There should be a way to auth via letsencrypt.org, anonymously.
To: tor-relays@lists.torproject.org From: kernelcorn@riseup.net Date: Tue, 29 Dec 2015 12:27:06 -0900 Subject: Re: [tor-relays] tor hidden services & SSL EV certificate
On 12/29/2015 11:18 AM, Aeris wrote:
A few hidden services have added an HTTPS cert but I think that's mostly for a publicity stunt than anything else.
As indicated in the roger’s lecture, HTTPS is usefull for HS :
- browsers handle more securely cookies or other stuff in HTTPS mode,
avoiding some possible leaks
- because anybody can create an HS and proxify any content, X.509 certs
allow users to verify the authenticity of the HS (you are on the official Facebook HS if you have a cert with facebook.com *AND* facebookcorewwwi.onion inside)

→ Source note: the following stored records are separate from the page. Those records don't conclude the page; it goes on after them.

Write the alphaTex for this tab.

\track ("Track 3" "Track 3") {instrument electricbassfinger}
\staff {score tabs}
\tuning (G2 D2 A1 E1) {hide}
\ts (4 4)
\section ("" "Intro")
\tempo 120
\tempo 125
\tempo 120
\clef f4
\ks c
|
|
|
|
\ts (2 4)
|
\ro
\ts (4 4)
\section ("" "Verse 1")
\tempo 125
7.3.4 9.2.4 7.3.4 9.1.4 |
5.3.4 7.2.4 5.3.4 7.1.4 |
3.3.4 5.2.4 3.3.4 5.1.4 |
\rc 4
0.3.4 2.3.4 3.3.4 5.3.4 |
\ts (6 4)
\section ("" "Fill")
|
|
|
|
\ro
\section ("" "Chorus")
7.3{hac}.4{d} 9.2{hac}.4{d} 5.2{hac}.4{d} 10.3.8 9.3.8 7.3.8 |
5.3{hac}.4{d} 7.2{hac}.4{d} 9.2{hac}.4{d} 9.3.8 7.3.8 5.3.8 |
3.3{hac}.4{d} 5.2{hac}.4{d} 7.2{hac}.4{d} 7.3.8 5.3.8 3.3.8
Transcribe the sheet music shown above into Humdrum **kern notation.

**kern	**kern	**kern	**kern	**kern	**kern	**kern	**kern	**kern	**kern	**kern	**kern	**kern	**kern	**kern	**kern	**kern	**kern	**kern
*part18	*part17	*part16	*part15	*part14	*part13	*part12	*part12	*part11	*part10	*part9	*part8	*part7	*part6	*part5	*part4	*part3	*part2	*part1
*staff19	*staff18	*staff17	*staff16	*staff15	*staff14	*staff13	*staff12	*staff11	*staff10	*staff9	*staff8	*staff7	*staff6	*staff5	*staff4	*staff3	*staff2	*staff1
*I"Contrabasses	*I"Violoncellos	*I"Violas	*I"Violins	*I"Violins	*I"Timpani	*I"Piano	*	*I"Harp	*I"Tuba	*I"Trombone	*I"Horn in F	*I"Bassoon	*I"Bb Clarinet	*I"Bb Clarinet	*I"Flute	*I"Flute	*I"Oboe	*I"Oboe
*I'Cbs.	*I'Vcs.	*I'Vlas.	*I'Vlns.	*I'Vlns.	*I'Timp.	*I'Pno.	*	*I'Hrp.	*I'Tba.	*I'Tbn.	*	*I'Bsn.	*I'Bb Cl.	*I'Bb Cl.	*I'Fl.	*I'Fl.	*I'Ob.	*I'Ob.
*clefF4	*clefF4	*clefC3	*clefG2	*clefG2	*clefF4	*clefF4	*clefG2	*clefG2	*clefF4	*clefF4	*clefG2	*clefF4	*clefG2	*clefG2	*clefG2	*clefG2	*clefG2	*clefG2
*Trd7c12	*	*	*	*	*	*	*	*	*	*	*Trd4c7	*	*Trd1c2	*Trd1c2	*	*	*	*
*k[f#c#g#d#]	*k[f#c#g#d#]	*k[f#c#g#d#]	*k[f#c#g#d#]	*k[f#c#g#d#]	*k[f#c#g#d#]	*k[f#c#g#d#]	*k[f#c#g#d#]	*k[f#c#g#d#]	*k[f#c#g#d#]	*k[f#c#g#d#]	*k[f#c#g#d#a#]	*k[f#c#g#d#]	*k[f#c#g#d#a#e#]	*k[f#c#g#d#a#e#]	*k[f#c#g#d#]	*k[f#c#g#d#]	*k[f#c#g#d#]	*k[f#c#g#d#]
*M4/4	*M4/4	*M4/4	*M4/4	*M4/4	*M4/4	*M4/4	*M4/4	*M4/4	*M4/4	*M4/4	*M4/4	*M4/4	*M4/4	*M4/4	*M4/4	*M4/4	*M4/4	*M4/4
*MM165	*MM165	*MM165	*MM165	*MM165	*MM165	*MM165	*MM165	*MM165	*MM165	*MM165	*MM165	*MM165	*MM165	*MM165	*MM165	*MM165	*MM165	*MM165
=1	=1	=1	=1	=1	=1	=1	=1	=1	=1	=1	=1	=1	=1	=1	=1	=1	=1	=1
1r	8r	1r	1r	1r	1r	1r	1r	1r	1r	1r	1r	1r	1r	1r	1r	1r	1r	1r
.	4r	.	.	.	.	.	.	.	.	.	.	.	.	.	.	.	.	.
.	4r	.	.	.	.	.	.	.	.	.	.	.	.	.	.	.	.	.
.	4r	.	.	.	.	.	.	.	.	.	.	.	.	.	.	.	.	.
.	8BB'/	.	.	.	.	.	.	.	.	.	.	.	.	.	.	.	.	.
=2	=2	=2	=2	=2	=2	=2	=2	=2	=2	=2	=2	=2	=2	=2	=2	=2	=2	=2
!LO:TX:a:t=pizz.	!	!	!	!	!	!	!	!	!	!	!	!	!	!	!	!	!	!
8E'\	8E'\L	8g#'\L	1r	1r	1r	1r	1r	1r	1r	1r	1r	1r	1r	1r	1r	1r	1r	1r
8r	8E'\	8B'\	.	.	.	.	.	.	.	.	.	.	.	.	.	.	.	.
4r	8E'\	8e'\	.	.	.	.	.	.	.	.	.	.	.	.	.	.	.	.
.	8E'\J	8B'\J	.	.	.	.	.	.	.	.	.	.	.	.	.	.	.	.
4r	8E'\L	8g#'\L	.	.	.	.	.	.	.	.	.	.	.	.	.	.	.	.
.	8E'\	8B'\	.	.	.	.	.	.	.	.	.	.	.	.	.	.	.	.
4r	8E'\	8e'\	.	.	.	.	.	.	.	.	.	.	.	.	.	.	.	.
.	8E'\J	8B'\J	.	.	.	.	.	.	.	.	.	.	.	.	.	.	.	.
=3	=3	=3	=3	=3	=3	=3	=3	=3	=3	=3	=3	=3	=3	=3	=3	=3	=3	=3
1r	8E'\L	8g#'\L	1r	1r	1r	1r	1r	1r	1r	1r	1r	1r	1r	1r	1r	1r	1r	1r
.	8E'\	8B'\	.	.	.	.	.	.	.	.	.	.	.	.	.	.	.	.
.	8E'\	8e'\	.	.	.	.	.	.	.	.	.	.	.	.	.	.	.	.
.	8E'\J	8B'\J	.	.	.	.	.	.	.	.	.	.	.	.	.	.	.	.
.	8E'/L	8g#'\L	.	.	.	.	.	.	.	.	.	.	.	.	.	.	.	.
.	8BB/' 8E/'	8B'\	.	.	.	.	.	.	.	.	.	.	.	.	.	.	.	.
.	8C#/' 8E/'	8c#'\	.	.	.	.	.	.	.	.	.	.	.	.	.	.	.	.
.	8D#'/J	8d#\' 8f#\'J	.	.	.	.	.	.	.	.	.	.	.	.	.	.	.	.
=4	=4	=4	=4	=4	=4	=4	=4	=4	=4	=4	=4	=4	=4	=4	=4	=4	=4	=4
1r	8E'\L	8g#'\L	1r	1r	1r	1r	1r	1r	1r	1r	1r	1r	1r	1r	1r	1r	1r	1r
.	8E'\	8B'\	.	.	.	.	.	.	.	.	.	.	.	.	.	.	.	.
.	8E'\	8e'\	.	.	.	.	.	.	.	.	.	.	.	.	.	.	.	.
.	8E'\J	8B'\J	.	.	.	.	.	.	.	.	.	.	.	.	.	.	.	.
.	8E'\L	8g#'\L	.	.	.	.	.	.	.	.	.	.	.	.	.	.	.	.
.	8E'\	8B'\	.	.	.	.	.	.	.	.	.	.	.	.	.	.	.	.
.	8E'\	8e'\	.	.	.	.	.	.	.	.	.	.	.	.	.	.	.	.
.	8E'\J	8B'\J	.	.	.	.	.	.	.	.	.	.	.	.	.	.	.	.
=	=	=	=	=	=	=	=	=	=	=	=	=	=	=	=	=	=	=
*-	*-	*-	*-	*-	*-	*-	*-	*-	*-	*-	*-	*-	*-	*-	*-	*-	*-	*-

I've downloaded the .webm of Roger's lecture but haven't had the time today to listen to it. My point was that HSs already have an authentication mechanism and it's assumed that you can verify the address through some trusted out-of-band method, so in that case you don't need an SSL cert. This can sometimes be superior to trusting the centralized CA model, but I agree that the points you've listed are useful applications as well.